Therapie nach Lehrbuch?
Kürzlich kam eine Patientin zu mir in die Praxis, die sich vorher über meinen Werdegang auf meiner Homepage informiert hatte. Sie fragte mich, ob es nicht schwierig sei, das Wissen von der Hochschule auf den Arbeitsalltag zu übertragen. Es war eine interessante Frage, denn jahrelang habe ich Studenten in der Berufspraxis ausgebildet.
Fachwissen ist mein Werkzeugkoffer
Durch die vielen Berufsjahre an Hochschulen habe ich mich intensiv mit fachlichen Fragen auseinandersetzen können. Das ist ein großer Luxus, denn uns Therapeuten bleibt im Berufsalltag oft wenig Zeit zum Nachlesen. So hat sich recht viel Wissen angesammelt, auf das ich zurückgreifen kann. Es ist ein bisschen wie ein Werkzeugkoffer, auf den ich immer Zugriff habe. Das Wissen entwickelt sich aber auch in einem rasanten Tempo immer weiter, so dass ich immer am Ball bleibe.

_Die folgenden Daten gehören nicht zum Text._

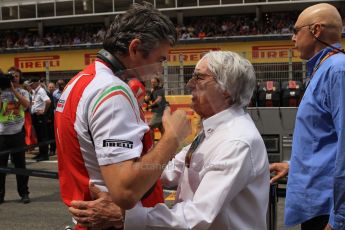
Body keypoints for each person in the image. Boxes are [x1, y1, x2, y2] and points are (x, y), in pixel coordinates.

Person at [69, 51, 270, 229]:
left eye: (199, 78)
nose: (189, 84)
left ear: (226, 90)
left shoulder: (235, 141)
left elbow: (199, 217)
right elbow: (172, 170)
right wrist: (121, 177)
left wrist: (123, 215)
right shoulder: (215, 130)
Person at [54, 3, 190, 229]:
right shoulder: (113, 92)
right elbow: (125, 190)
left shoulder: (82, 80)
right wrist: (172, 138)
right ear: (135, 48)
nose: (159, 70)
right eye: (160, 60)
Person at [269, 3, 345, 230]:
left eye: (295, 31)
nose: (292, 38)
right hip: (318, 205)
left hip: (329, 211)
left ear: (316, 30)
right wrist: (295, 165)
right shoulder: (324, 69)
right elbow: (323, 138)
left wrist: (340, 218)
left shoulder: (338, 70)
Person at [0, 67, 31, 204]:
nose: (13, 78)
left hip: (17, 134)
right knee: (1, 168)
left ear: (20, 78)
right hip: (2, 135)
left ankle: (24, 193)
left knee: (20, 166)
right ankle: (0, 195)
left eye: (16, 76)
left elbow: (26, 105)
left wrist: (13, 90)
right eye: (11, 76)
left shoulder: (23, 91)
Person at [29, 78, 51, 161]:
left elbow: (48, 101)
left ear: (36, 83)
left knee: (43, 136)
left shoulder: (41, 91)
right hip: (35, 116)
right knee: (38, 136)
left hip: (40, 116)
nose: (30, 86)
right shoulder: (34, 91)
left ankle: (44, 155)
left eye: (31, 84)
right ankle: (41, 153)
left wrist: (44, 112)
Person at [46, 82, 56, 156]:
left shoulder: (55, 95)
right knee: (48, 134)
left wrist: (49, 117)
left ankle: (52, 149)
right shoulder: (47, 94)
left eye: (52, 87)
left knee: (52, 134)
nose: (51, 88)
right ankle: (50, 149)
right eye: (50, 87)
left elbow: (51, 107)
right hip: (49, 117)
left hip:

Routinen in therapeutischen Abläufen
Vor allem Kinder kommen oft mit ähnlichen Problemen, so dass ich genau weiß, wie ich Schritt für Schritt vorgehe und wie wir gemeinsam das Ziel erreichen können. Diese Routinen sind sehr hilfreich, denn sie vermitteln meinen Patienten Sicherheit. Durch Wissen und Erfahrung kann ich zielgerichtet arbeiten. Die einzenen Stunden bauen aufeinander auf, und wir arbeiten systematisch an den einzelnen Aufgaben und Übungen.
Immer anders als geplant
Das Besondere ist jedoch, dass jede Therapiestunde anders ist als geplant. Genau das gefällt mir so sehr an meiner Arbeit. Wenn beispielsweise der fünfjährige Leon seinen großen Bruder Karl mitbringt, dann lasse ich ihn nicht im Warteraum sitzen. Er ist dann einfach genau wie seine Mutter in der Therapiestunde dabei. Karl wird kurzerhand zu meinem Co-Therapeuten. Er muss genau hinhören, ob sein kleiner Bruder das Wort richtig gesprochen hat. Karl kann mir aber auch berichten, wie das Üben zu Hause klappt und welche Unterstützung Leon benötigt. Das ist für meine Arbeit natürlich sehr hilfreich, denn ich kann noch besser auf ihn eingehen.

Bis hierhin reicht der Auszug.